──────── SOURCE INFORMATION ────────

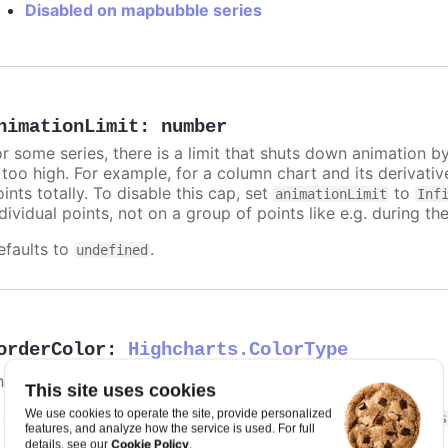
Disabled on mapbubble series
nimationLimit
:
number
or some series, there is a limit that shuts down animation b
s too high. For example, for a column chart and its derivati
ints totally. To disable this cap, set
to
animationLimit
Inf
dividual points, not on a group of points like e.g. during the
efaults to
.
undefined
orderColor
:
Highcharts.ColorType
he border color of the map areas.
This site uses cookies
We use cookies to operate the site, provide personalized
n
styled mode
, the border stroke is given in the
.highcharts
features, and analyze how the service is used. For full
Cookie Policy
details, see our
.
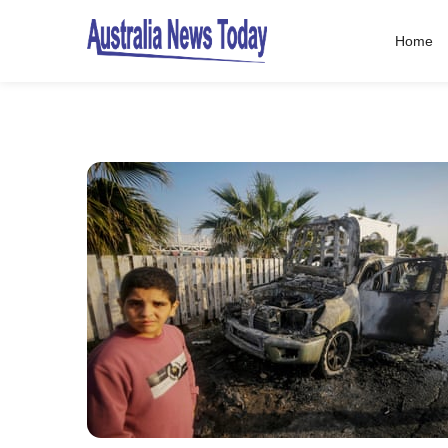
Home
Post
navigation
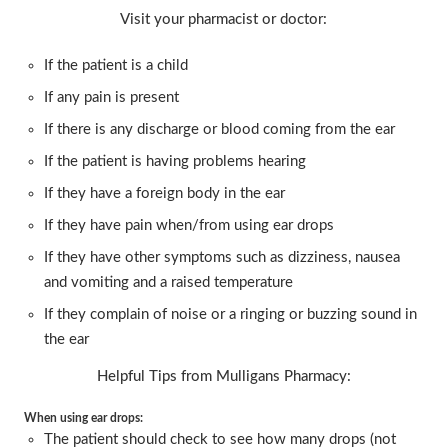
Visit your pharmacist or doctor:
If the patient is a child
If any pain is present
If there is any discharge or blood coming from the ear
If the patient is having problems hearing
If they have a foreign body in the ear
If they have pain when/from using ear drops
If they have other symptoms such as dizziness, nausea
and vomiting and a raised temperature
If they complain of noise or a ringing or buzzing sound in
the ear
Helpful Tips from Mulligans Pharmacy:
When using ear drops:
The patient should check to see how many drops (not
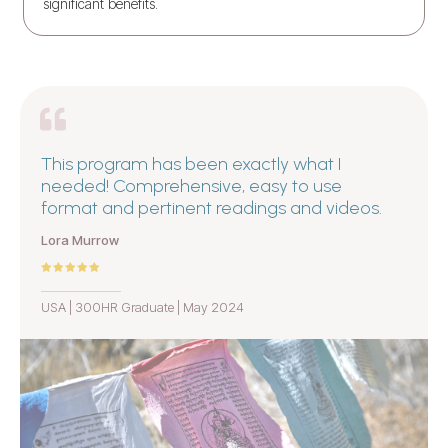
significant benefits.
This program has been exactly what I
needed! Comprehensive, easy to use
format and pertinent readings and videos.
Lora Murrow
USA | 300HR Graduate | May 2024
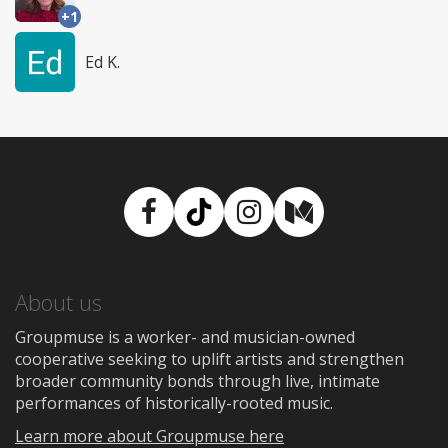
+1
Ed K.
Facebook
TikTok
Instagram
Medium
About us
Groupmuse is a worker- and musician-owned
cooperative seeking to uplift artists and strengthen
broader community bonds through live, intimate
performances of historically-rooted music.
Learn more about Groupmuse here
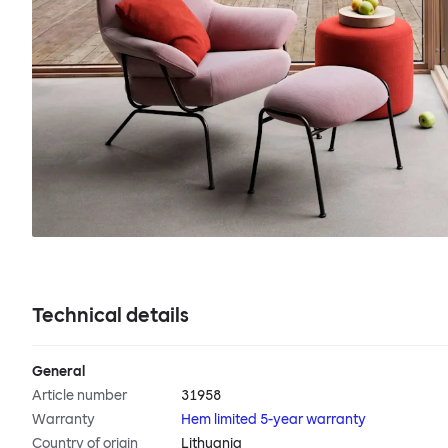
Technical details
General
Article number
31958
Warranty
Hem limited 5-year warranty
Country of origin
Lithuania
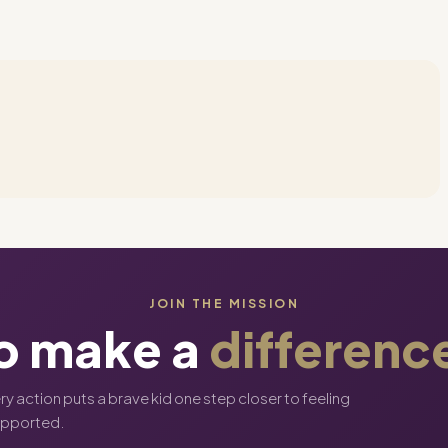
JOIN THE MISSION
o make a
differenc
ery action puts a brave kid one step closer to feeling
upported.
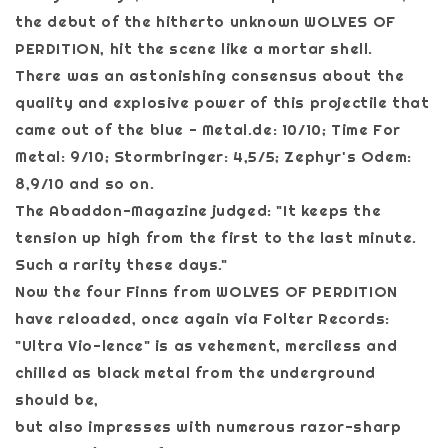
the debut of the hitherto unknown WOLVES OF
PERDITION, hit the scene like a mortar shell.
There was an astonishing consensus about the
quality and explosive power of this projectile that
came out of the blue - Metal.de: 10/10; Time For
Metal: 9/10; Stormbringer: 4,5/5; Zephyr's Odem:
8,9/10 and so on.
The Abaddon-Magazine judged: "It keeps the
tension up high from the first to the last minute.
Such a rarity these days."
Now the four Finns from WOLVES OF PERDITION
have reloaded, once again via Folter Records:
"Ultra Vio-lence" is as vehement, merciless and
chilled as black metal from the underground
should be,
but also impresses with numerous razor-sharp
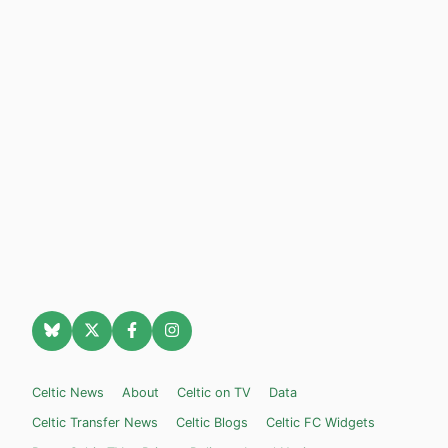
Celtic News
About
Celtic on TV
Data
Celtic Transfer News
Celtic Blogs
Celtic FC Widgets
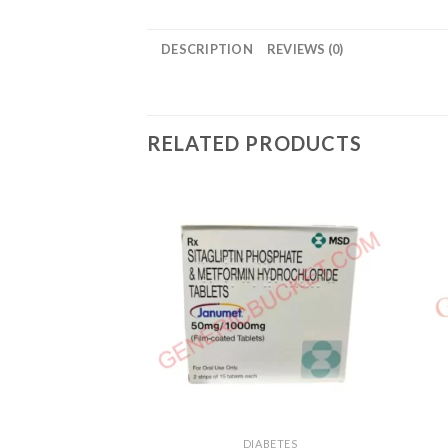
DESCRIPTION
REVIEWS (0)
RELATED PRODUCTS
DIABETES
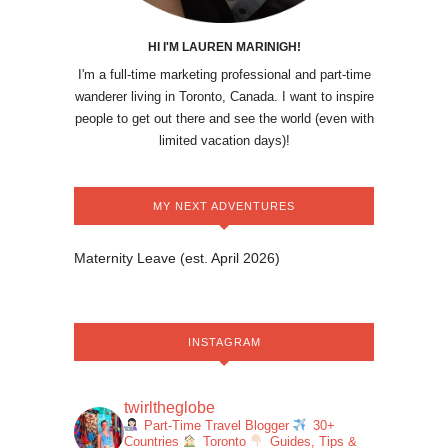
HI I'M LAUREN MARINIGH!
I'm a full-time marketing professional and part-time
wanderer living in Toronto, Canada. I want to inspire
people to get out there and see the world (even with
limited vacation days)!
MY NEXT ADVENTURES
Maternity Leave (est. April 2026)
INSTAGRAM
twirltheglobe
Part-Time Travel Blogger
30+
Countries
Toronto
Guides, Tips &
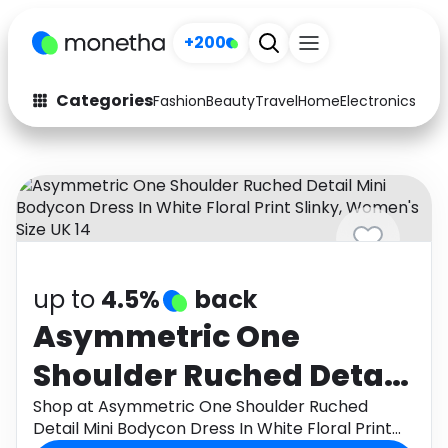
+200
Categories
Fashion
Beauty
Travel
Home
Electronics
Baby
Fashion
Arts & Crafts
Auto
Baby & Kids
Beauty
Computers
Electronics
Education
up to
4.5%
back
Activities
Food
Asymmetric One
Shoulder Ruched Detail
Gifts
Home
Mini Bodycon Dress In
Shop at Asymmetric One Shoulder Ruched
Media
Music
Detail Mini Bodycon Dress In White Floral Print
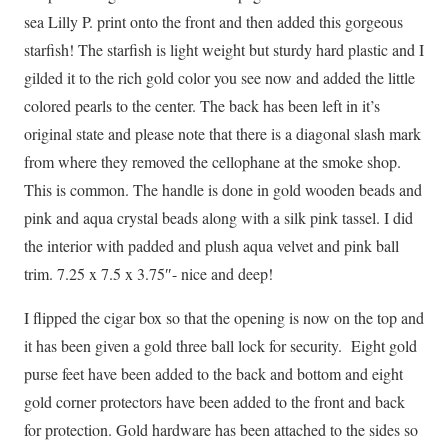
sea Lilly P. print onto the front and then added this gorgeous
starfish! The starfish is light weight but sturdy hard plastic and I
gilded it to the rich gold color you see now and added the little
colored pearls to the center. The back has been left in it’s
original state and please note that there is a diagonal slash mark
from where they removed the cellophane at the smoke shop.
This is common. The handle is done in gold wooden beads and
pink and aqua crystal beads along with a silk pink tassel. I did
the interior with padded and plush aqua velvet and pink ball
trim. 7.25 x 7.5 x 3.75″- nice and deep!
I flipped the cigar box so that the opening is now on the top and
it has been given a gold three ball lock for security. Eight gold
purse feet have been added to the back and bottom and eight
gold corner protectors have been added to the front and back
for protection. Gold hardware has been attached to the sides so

────────

PROBLEM :: Search the data above for "site" and copy every line where it turns up.

SOLUTION TO THIS EXERCISE ::
This site uses cookies
We use cookies to operate the site, provide personalized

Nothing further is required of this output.